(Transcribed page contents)

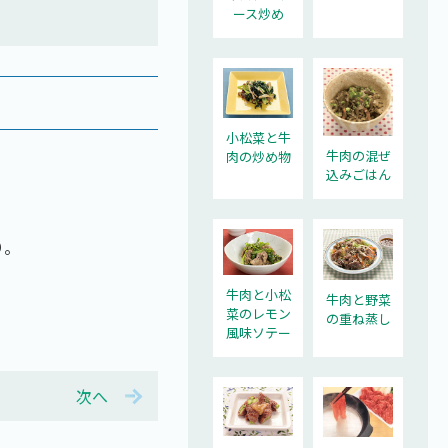
ース炒め
小松菜と牛
牛肉の混ぜ
肉の炒め物
込みごはん
り。
牛肉と小松
牛肉と野菜
菜のレモン
の重ね蒸し
風味ソテー
次へ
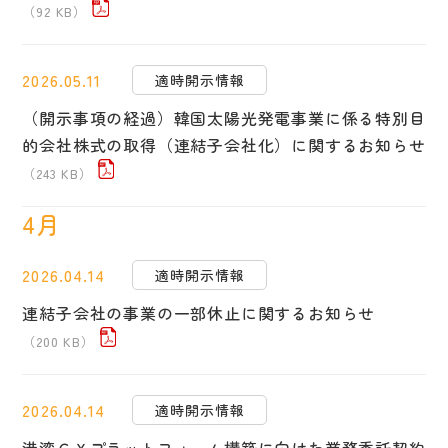
（92 KB）
2026.05.11
適時開示情報
（開示事項の経過）韓国太陽光発電事業に係る特別目
的会社株式の取得（連結子会社化）に関するお知らせ
（243 KB）
4月
2026.04.14
適時開示情報
連結子会社の事業の一部休止に関するお知らせ
（200 KB）
2026.04.14
適時開示情報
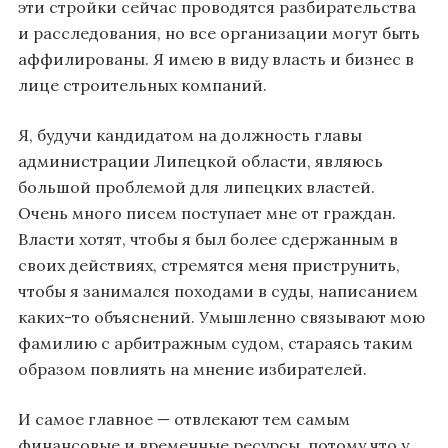
эти стройки сейчас проводятся разбирательства
и расследования, но все организации могут быть
аффилированы. Я имею в виду власть и бизнес в
лице строительных компаний.
Я, будучи кандидатом на должность главы
администрации Липецкой области, являюсь
большой проблемой для липецких властей.
Очень много писем поступает мне от граждан.
Власти хотят, чтобы я был более сдержанным в
своих действиях, стремятся меня приструнить,
чтобы я занимался походами в суды, написанием
каких-то объяснений. Умышленно связывают мою
фамилию с арбитражным судом, стараясь таким
образом повлиять на мнение избирателей.
И самое главное — отвлекают тем самым
финансовые и временные ресурсы, потому что у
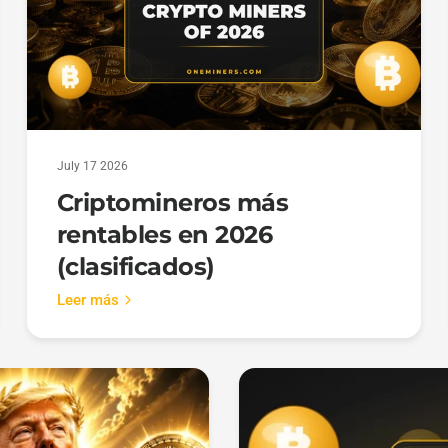
July 17 2026
Criptomineros más
rentables en 2026
(clasificados)
Leer más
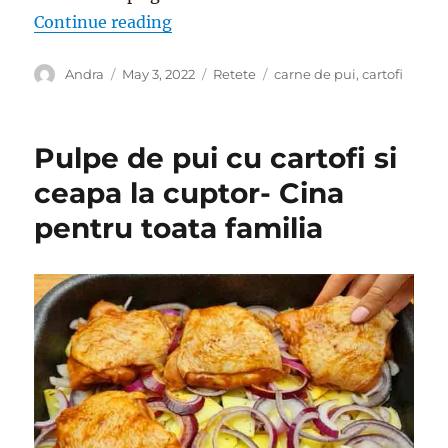
“Cartofi cu carne de pui la cuptor
Continue reading
Author
Posted
Categories
Tags
Andra
May 3, 2022
Retete
carne de pui
,
cartofi
on
Pulpe de pui cu cartofi si
ceapa la cuptor- Cina
pentru toata familia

=== Requirement ===
In the rows above, copy out word for word the lines starting with the one that contains "эти стройки сейчас проводятся разбирательства" and going on through the one that contains "администрации Липецкой области, являюсь".

=== Exercise output ===
эти стройки сейчас проводятся разбирательства
и расследования, но все организации могут быть
аффилированы. Я имею в виду власть и бизнес в
лице строительных компаний.
Я, будучи кандидатом на должность главы
администрации Липецкой области, являюсь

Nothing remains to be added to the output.